Bien qu’Augustin excelle dans l’enseignement et l’art oratoire, la préoccupation de la rhétorique pour les gains terrestres l’épuise peu à peu. Ses vaines recherches de statut sont à l’origine de son dégoût de lui-même. Il constate que la rhétorique apprend aux gens à dissimuler des mensonges par des discours habiles, trompant les masses pour qu’elles jugent les torts élégamment articulés plus favorablement que les bonnes actions. Si les rhéteurs « décrivent leurs désirs dans un riche vocabulaire de prose bien construite, avec un style copieux et orné, ils reçoivent des éloges et se félicitent eux-mêmes ».
Le monde de la rhétorique, dans lequel il s’épanouissait, privilégiait la gloire matérielle par rapport à toute autre chose. Les excellentes compétences linguistiques d’Augustin lui ont valu d’être considéré comme l’un des meilleurs rhétoriciens de l’Empire romain. Cependant, son ascension vers la célébrité n’était due qu’à la poursuite des « moindres biens » qu’il associait au vol des poires : la vanité, l’argent, la célébrité.
Heureusement, son immersion enivrante dans ce monde a eu un côté positif, qu’il reconnut lorsqu’il lut pour la première fois la philosophie.
Augustin et la philosophie
Lors de la lecture de l’Hortensius de Cicéron, Augustin fut frappé. Le dialogue de l’homme d’État romain parle du rival amical de Cicéron, Quintus Hortensius Hortalus. Bien qu’il soit son concurrent dans l’arène juridique de la République romaine, Cicéron admire l’étendue des connaissances d’Hortensius. Dans ce dialogue, les deux hommes discutent de la meilleure façon d’utiliser leur temps libre et s’accordent sur la réponse « philosophie ».

.....

◆ ACTIVITÉS PROPOSÉES ◆
(1) Recopiez le passage du texte sur Augustin qui commence à « Le monde de » et se termine à « l’argent, la célébrité. ».
(2) D'après le texte sur Augustin, sur quelle réponse Cicéron et Hortensius s'accordent-ils quant à la meilleure façon d'utiliser leur temps libre ?
(3) Poursuivez le texte sur Augustin à partir de sa dernière phrase.

Données enregistrées:
.....

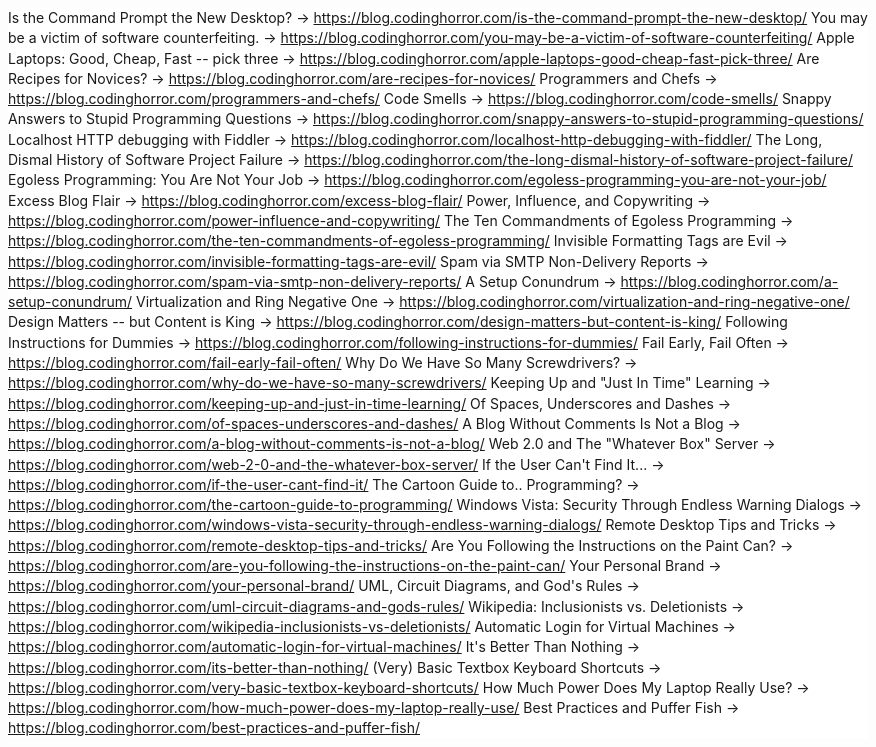 Is the Command Prompt the New Desktop? -> https://blog.codinghorror.com/is-the-command-prompt-the-new-desktop/
You may be a victim of software counterfeiting. -> https://blog.codinghorror.com/you-may-be-a-victim-of-software-counterfeiting/
Apple Laptops: Good, Cheap, Fast -- pick three -> https://blog.codinghorror.com/apple-laptops-good-cheap-fast-pick-three/
Are Recipes for Novices? -> https://blog.codinghorror.com/are-recipes-for-novices/
Programmers and Chefs -> https://blog.codinghorror.com/programmers-and-chefs/
Code Smells -> https://blog.codinghorror.com/code-smells/
Snappy Answers to Stupid Programming Questions -> https://blog.codinghorror.com/snappy-answers-to-stupid-programming-questions/
Localhost HTTP debugging with Fiddler -> https://blog.codinghorror.com/localhost-http-debugging-with-fiddler/
The Long, Dismal History of Software Project Failure -> https://blog.codinghorror.com/the-long-dismal-history-of-software-project-failure/
Egoless Programming: You Are Not Your Job -> https://blog.codinghorror.com/egoless-programming-you-are-not-your-job/
Excess Blog Flair -> https://blog.codinghorror.com/excess-blog-flair/
Power, Influence, and Copywriting -> https://blog.codinghorror.com/power-influence-and-copywriting/
The Ten Commandments of Egoless Programming -> https://blog.codinghorror.com/the-ten-commandments-of-egoless-programming/
Invisible Formatting Tags are Evil -> https://blog.codinghorror.com/invisible-formatting-tags-are-evil/
Spam via SMTP Non-Delivery Reports -> https://blog.codinghorror.com/spam-via-smtp-non-delivery-reports/
A Setup Conundrum -> https://blog.codinghorror.com/a-setup-conundrum/
Virtualization and Ring Negative One -> https://blog.codinghorror.com/virtualization-and-ring-negative-one/
Design Matters -- but Content is King -> https://blog.codinghorror.com/design-matters-but-content-is-king/
Following Instructions for Dummies -> https://blog.codinghorror.com/following-instructions-for-dummies/
Fail Early, Fail Often -> https://blog.codinghorror.com/fail-early-fail-often/
Why Do We Have So Many Screwdrivers? -> https://blog.codinghorror.com/why-do-we-have-so-many-screwdrivers/
Keeping Up and &quot;Just In Time&quot; Learning -> https://blog.codinghorror.com/keeping-up-and-just-in-time-learning/
Of Spaces, Underscores and Dashes -> https://blog.codinghorror.com/of-spaces-underscores-and-dashes/
A Blog Without Comments Is Not a Blog -> https://blog.codinghorror.com/a-blog-without-comments-is-not-a-blog/
Web 2.0 and The &quot;Whatever Box&quot; Server -> https://blog.codinghorror.com/web-2-0-and-the-whatever-box-server/
If the User Can't Find It... -> https://blog.codinghorror.com/if-the-user-cant-find-it/
The Cartoon Guide to.. Programming? -> https://blog.codinghorror.com/the-cartoon-guide-to-programming/
Windows Vista: Security Through Endless Warning Dialogs -> https://blog.codinghorror.com/windows-vista-security-through-endless-warning-dialogs/
Remote Desktop Tips and Tricks -> https://blog.codinghorror.com/remote-desktop-tips-and-tricks/
Are You Following the Instructions on the Paint Can? -> https://blog.codinghorror.com/are-you-following-the-instructions-on-the-paint-can/
Your Personal Brand -> https://blog.codinghorror.com/your-personal-brand/
UML, Circuit Diagrams, and God's Rules -> https://blog.codinghorror.com/uml-circuit-diagrams-and-gods-rules/
Wikipedia: Inclusionists vs. Deletionists -> https://blog.codinghorror.com/wikipedia-inclusionists-vs-deletionists/
Automatic Login for Virtual Machines -> https://blog.codinghorror.com/automatic-login-for-virtual-machines/
It's Better Than Nothing -> https://blog.codinghorror.com/its-better-than-nothing/
(Very) Basic Textbox Keyboard Shortcuts -> https://blog.codinghorror.com/very-basic-textbox-keyboard-shortcuts/
How Much Power Does My Laptop Really Use? -> https://blog.codinghorror.com/how-much-power-does-my-laptop-really-use/
Best Practices and Puffer Fish -> https://blog.codinghorror.com/best-practices-and-puffer-fish/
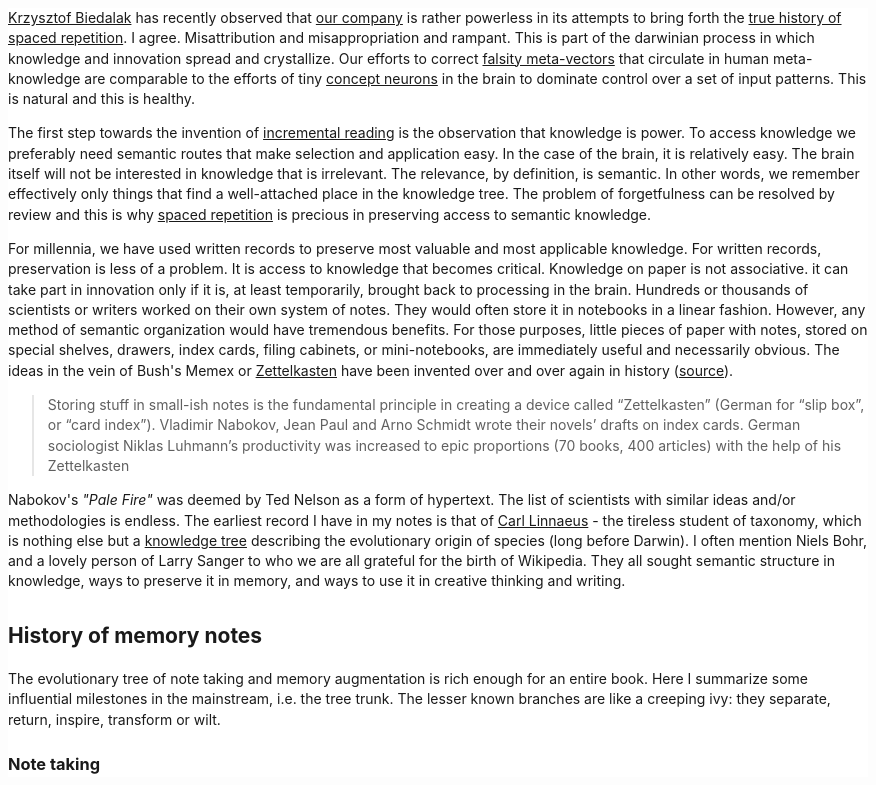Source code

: [Krzysztof Biedalak](https://supermemo.guru/wiki/Krzysztof_Biedalak "Krzysztof Biedalak") has recently observed that [our company](https://supermemo.guru/wiki/Our_company "Our company") is rather powerless in its attempts to bring forth the [true history of spaced repetition](https://supermemo.guru/wiki/True_history_of_spaced_repetition "True history of spaced repetition"). I agree. Misattribution and misappropriation and rampant. This is part of the darwinian process in which knowledge and innovation spread and crystallize. Our efforts to correct [falsity meta-vectors](https://supermemo.guru/wiki/Falsity_vector "Falsity vector") that circulate in human meta-knowledge are comparable to the efforts of tiny [concept neurons](https://supermemo.guru/wiki/Concept_neuron "Concept neuron") in the brain to dominate control over a set of input patterns. This is natural and this is healthy.

The first step towards the invention of [incremental reading](https://supermemo.guru/wiki/Incremental_reading "Incremental reading") is the observation that knowledge is power. To access knowledge we preferably need semantic routes that make selection and application easy. In the case of the brain, it is relatively easy. The brain itself will not be interested in knowledge that is irrelevant. The relevance, by definition, is semantic. In other words, we remember effectively only things that find a well-attached place in the knowledge tree. The problem of forgetfulness can be resolved by review and this is why [spaced repetition](https://supermemo.guru/wiki/Spaced_repetition "Spaced repetition") is precious in preserving access to semantic knowledge.

For millennia, we have used written records to preserve most valuable and most applicable knowledge. For written records, preservation is less of a problem. It is access to knowledge that becomes critical. Knowledge on paper is not associative. it can take part in innovation only if it is, at least temporarily, brought back to processing in the brain. Hundreds or thousands of scientists or writers worked on their own system of notes. They would often store it in notebooks in a linear fashion. However, any method of semantic organization would have tremendous benefits. For those purposes, little pieces of paper with notes, stored on special shelves, drawers, index cards, filing cabinets, or mini-notebooks, are immediately useful and necessarily obvious. The ideas in the vein of Bush's Memex or [Zettelkasten](https://supermemo.guru/wiki/Zettelkasten "Zettelkasten") have been invented over and over again in history ([source](https://zettelkasten.de/posts/zettelkasten-improves-thinking-writing/)).

> Storing stuff in small-ish notes is the fundamental principle in creating a device called “Zettelkasten” (German for “slip box”, or “card index”). Vladimir Nabokov, Jean Paul and Arno Schmidt wrote their novels’ drafts on index cards. German sociologist Niklas Luhmann’s productivity was increased to epic proportions (70 books, 400 articles) with the help of his Zettelkasten

Nabokov's *"Pale Fire"* was deemed by Ted Nelson as a form of hypertext. The list of scientists with similar ideas and/or methodologies is endless. The earliest record I have in my notes is that of [Carl Linnaeus](https://en.wikipedia.org/wiki/Carl_Linnaeus) - the tireless student of taxonomy, which is nothing else but a [knowledge tree](https://supermemo.guru/wiki/Knowledge_tree "Knowledge tree") describing the evolutionary origin of species (long before Darwin). I often mention Niels Bohr, and a lovely person of Larry Sanger to who we are all grateful for the birth of Wikipedia. They all sought semantic structure in knowledge, ways to preserve it in memory, and ways to use it in creative thinking and writing.

## History of memory notes

The evolutionary tree of note taking and memory augmentation is rich enough for an entire book. Here I summarize some influential milestones in the mainstream, i.e. the tree trunk. The lesser known branches are like a creeping ivy: they separate, return, inspire, transform or wilt.

### Note taking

.....

◆ RÉPONSES NUMÉROTÉES ◆
(1)
Le monde de la rhétorique, dans lequel il s’épanouissait, privilégiait la gloire matérielle par rapport à toute autre chose. Les excellentes compétences linguistiques d’Augustin lui ont valu d’être considéré comme l’un des meilleurs rhétoriciens de l’Empire romain. Cependant, son ascension vers la célébrité n’était due qu’à la poursuite des « moindres biens » qu’il associait au vol des poires : la vanité, l’argent, la célébrité.

(2) La philosophie.

(3)
Ce n’est pas le style de Cicéron qui a inspiré Augustin, mais ses idées. Cicéron exhortait le lecteur à rechercher « la sagesse, où qu’elle se trouve », avec un esprit curieux et obstiné. Cet encouragement a poussé Augustin à reconsidérer ses engagements spirituels fragiles : « Tout vain espoir m’apparût soudain inutile, et j’ai aspiré, avec un désir incroyablement brûlant, à l’immortalité de la sagesse, et j’ai commencé à m’élever. »
Il en va de même pour les livres platoniciens lus lorsqu’il était adolescent. Grâce à la philosophie païenne, il s’est lentement détourné de la rhétorique terrestre.
Cependant, la philosophie ne suffisait pas à aider Augustin à guérir son malaise moral. Comme il s’en rendit compte plus tard, les auteurs païens ne disaient rien de l’Incarnation : « Je n’y ai pas lu que le Verbe s’est fait chair et qu’il a habité parmi nous. » Même s’il ne visait pas une sagesse supérieure, Augustin n’a reconnu l’importance essentielle de la foi chrétienne qu’après avoir rencontré saint Ambroise.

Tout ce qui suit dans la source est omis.